During a visit to the farm last week, damage was still evident. A partially collapsed barn is listing sideways. The house had visible damage to the siding and roof. The animals were using the garage as a shelter instead of a barn.


“Everything still is laying flat under those barns and buildings,” she said. “We lived here around 22 years. This place was our favorite place to be. Now every time I come out, I can hardly wait to leave. It’s just so unrecognizable.”

While dealing with the farm, John kept working at his family’s business, a diesel truck repair shop, and they planned for the Christmas season. Santa visits would be an important revenue stream for the couple with the shops shuttered and bed-and-breakfast bringing in little.

But by mid-November they had contracted COVID-19. Jodi recovered quickly, but John did not. With oxygen levels dangerously low, he was transferred from the Marengo hospital to the intensive care unit at Mercy Medical Center in Cedar Rapids where he spent nearly a month before being released just in time for Christmas.

Jodi said she was afraid she’d never see him again.

“They said he probably wasn’t going to make it,” she said.

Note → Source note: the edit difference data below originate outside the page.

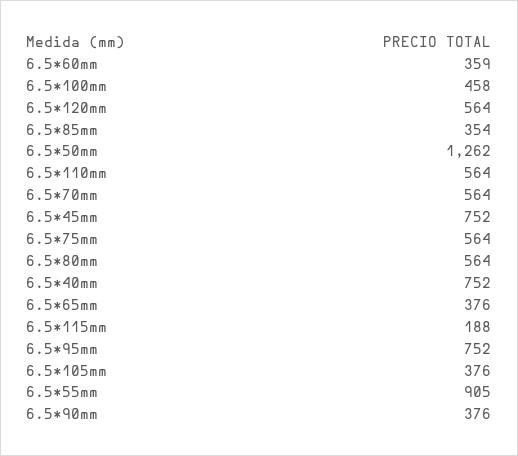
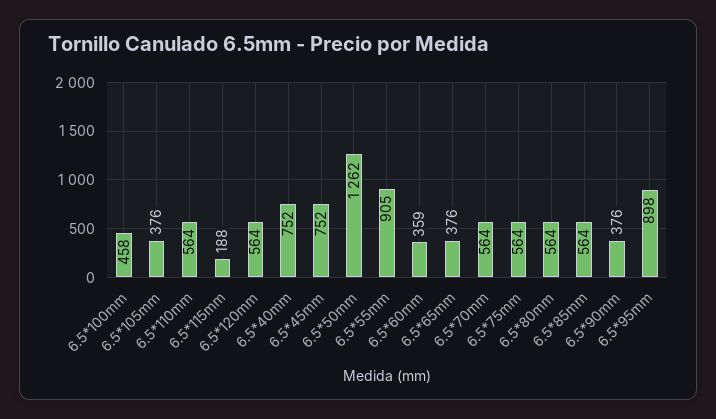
  {
    "6.5*60mm": 359,
    "6.5*100mm": 458,
    "6.5*120mm": 564,
-   "6.5*85mm": 354,
+   "6.5*85mm": 564,
    "6.5*50mm": 1262,
    "6.5*110mm": 564,
    "6.5*70mm": 564,
    "6.5*45mm": 752,
    "6.5*75mm": 564,
    "6.5*80mm": 564,
    "6.5*40mm": 752,
    "6.5*65mm": 376,
    "6.5*115mm": 188,
-   "6.5*95mm": 752,
+   "6.5*95mm": 898,
    "6.5*105mm": 376,
    "6.5*55mm": 905,
    "6.5*90mm": 376
  }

He did make it, though, but his health still is precarious. Cancer treatments are paused for now because his body is too weak to continue for now. He had pneumonia and blood clots in his lungs and legs, and he now has an irregular heart beat. He also is having some memory problems.

While John was fighting to survive, Jodi kept going out as Mrs. Claus, taking the reindeer and keeping their long tradition alive.

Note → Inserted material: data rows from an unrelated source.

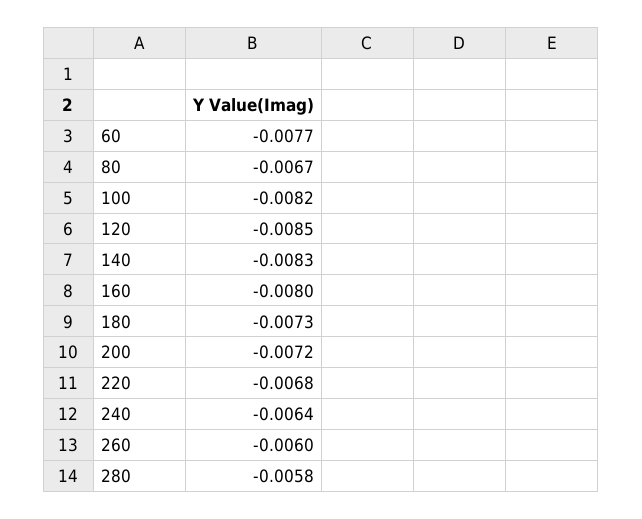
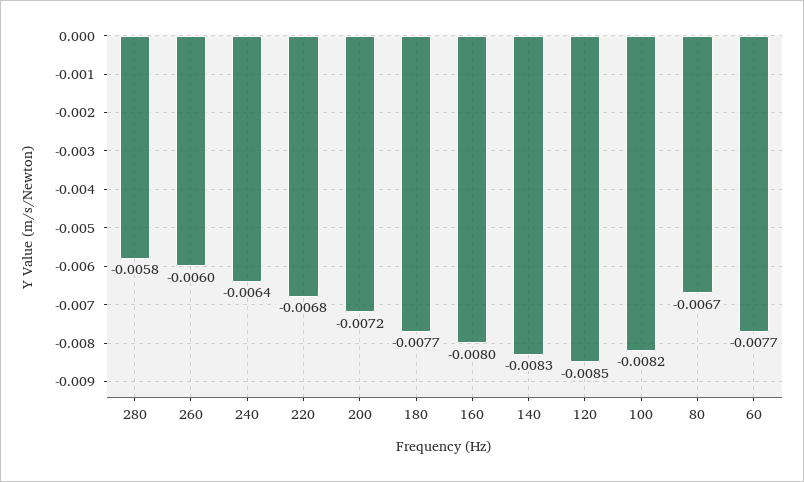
  {
    "60": -0.0077,
    "80": -0.0067,
    "100": -0.0082,
    "120": -0.0085,
    "140": -0.0083,
    "160": -0.008,
-   "180": -0.0073,
+   "180": -0.0077,
    "200": -0.0072,
    "220": -0.0068,
    "240": -0.0064,
    "260": -0.006,
    "280": -0.0058
  }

“She took it all on,” John said. “She loaded up the reindeer and got some friends. They helped her out.”

A friend stepped in as Santa. Some of the children were immediately suspicious — it was not the Santa they remembered. She had to explain that sometimes Santa’s helpers have to go out in his stead.

“He’s had some locations for 20 years as their Santa. He’s watched these kids grow up, and they come with their own kids now,” she said.


She hopes that next year, John can be back out as Santa. But they’re taking things one day at a time.

“I have great faith in 2021. But we’ll see what happens. Every time I make plans, they change in about five minutes,” she said. “I’m just trying to stay very, very optimistic about 2021.”

They hope for more positive Christmas memories to come.

“It’s the most magical time of the year,” Jodi said. “I love to see their look on their faces, the families.”